Thursday, December 02, 2010

Various Futures



I recently attended a panel on The Future of Investigative Reporting.

Held at San Francisco Museum of Modern Art in connection to the exhibition Henri Cartier-Bresson: The Modern Century, the panel strayed from photojournalism into a discussion of new models for journalism, and, as I blogged here didn't address the question I thought was implied in the context of the Cartier-Bresson show.

Don't get me wrong -- it was a very good panel, with:
David Cohn (http://spot.us)
Robert Rosenthal (http://centerforinvestigativereporting.org)
A.C. Thompson (http://propublica.org)
Lola Vollen (http://exonerated.org)

and documentary photographer

Susan Meiselas (http://susanmeiselas.com/).
But I wanted to know: what would Cartier-Bresson do today?

It's easy to forget, as we celebrate individual works from HCB and discuss "the decisive moment," that he was a magazine photographer, and that his approach was generally that of a documentary photographer.

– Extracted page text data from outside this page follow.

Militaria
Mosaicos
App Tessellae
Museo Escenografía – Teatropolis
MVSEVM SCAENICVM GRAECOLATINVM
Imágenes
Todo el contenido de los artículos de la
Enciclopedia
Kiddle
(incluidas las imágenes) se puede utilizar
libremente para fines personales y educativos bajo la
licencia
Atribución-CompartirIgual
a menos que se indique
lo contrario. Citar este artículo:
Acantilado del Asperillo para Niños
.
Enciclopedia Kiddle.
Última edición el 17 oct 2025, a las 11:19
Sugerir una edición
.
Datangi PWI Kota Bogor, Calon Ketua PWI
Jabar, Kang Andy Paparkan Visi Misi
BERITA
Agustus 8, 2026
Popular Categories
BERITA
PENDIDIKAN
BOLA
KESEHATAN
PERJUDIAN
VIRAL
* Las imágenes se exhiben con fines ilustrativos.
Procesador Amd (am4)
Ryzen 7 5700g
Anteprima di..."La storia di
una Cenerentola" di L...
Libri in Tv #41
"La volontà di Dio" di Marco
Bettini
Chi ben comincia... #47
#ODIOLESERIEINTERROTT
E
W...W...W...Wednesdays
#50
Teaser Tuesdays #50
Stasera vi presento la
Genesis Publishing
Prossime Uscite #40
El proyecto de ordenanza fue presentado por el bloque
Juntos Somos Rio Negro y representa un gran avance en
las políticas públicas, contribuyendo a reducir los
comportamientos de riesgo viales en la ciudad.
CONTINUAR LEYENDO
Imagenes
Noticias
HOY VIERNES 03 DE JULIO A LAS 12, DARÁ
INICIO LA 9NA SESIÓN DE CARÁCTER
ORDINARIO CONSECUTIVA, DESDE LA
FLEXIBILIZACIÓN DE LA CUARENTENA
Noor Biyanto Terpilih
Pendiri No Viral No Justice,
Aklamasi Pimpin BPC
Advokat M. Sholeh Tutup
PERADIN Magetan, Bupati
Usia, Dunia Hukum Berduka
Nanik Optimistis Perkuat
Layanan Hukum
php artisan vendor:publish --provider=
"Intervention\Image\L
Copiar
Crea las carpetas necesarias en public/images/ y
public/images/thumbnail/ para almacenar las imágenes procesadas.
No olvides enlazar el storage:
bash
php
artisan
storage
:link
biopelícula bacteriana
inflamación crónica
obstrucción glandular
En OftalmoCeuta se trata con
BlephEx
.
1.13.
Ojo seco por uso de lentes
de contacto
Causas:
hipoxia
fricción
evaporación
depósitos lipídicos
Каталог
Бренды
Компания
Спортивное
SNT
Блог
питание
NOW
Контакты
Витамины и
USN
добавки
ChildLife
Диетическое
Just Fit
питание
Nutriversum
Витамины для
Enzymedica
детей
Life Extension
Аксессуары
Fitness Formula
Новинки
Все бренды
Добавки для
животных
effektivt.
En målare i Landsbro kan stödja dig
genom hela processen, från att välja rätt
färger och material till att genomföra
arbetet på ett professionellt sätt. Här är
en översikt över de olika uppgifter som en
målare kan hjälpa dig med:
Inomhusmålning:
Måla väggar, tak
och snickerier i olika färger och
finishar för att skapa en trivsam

Today, the long trips (with an investment of time and money), the multi-page spreads, the public interest in world events beyond live coverage -- well, some would say that's all gone. Others might say it still exists, but for very, very few photographers.

So, would HCB be blogging? Posting clips on YouTube? Working toward a book, a documentary film, a museum exhibition?

More importantly: where would he take things next?